# What the task asks
Only the pictures should be dropped; every line of the data must come back exactly as written.

# Provided material
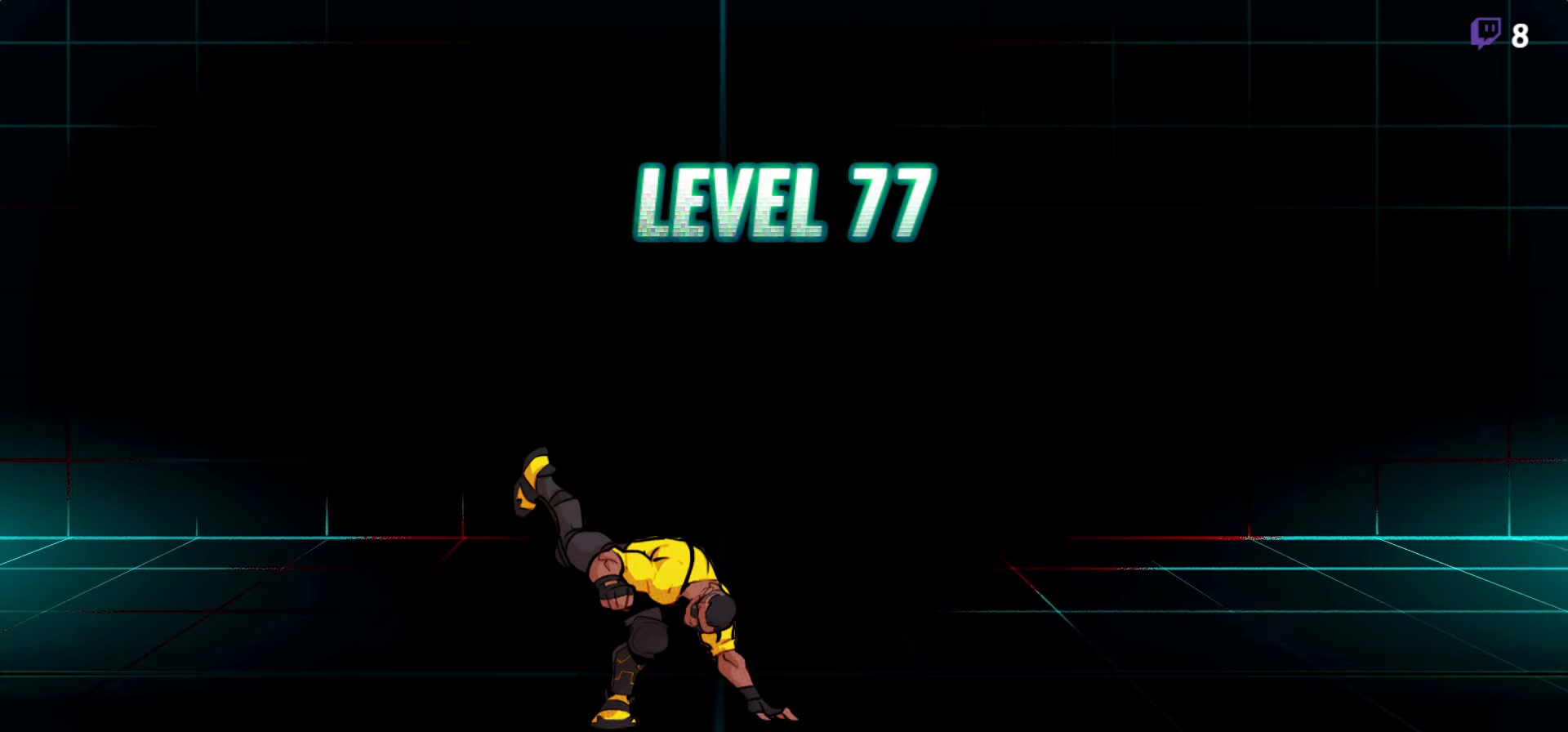
{"buttons": ["R1"], "events": [[100, "DPAD_LEFT", "down"], [117, "R1", "down"], [200, "R1", "up"], [250, "DPAD_LEFT", "up"], [283, "R1", "down"], [383, "R1", "up"], [433, "R1", "down"]]}
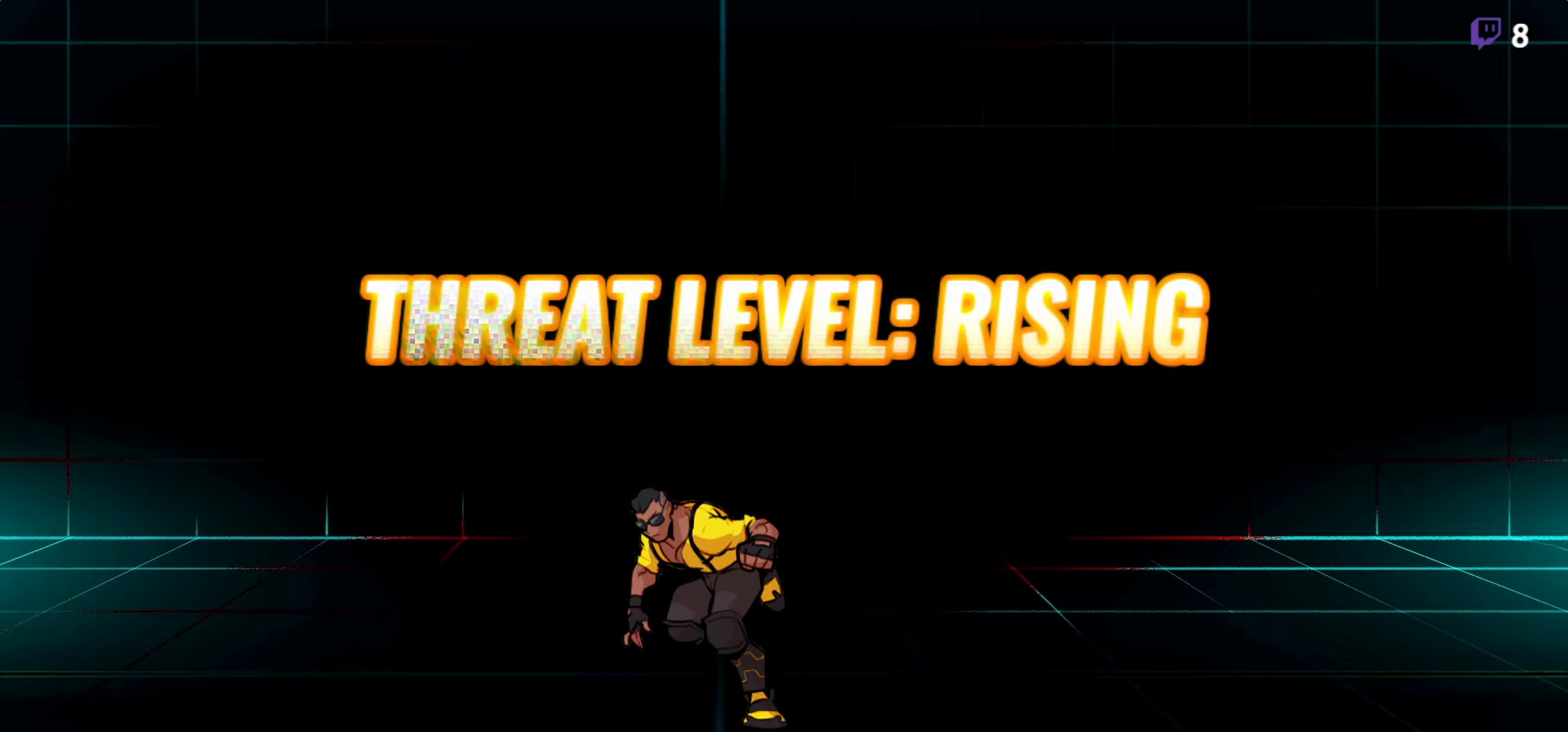
{"buttons": ["R1"], "events": [[17, "R1", "up"], [83, "R1", "down"], [183, "R1", "up"], [250, "R1", "down"], [367, "R1", "up"], [433, "R1", "down"]]}
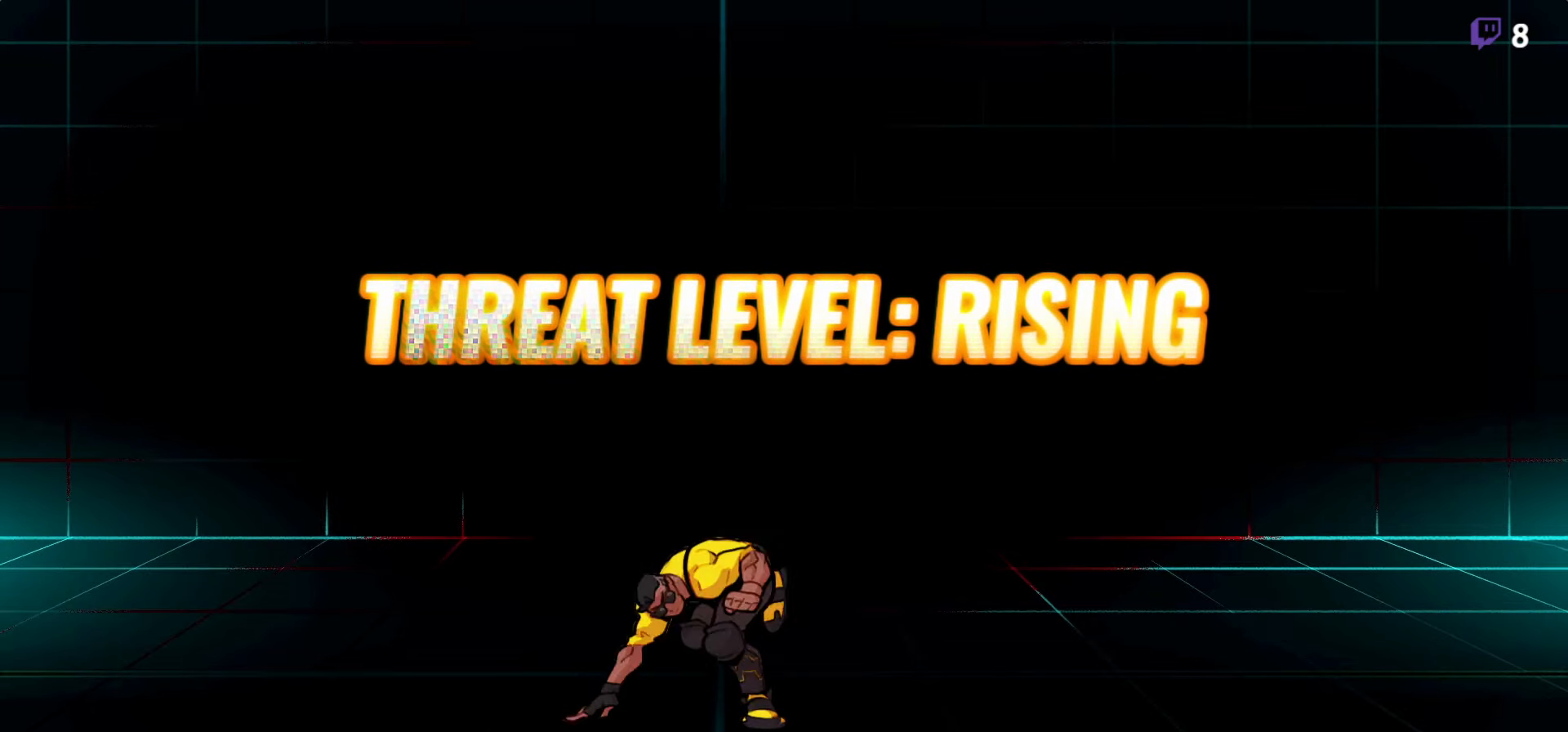
{"buttons": [], "events": [[17, "R1", "up"], [100, "R1", "down"], [167, "R1", "up"], [233, "R1", "down"], [317, "R1", "up"], [383, "R1", "down"], [500, "R1", "up"]]}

# Response below
{"buttons": ["R1"], "events": [[100, "DPAD_LEFT", "down"], [117, "R1", "down"], [200, "R1", "up"], [250, "DPAD_LEFT", "up"], [283, "R1", "down"], [383, "R1", "up"], [433, "R1", "down"]]}
{"buttons": ["R1"], "events": [[17, "R1", "up"], [83, "R1", "down"], [183, "R1", "up"], [250, "R1", "down"], [367, "R1", "up"], [433, "R1", "down"]]}
{"buttons": [], "events": [[17, "R1", "up"], [100, "R1", "down"], [167, "R1", "up"], [233, "R1", "down"], [317, "R1", "up"], [383, "R1", "down"], [500, "R1", "up"]]}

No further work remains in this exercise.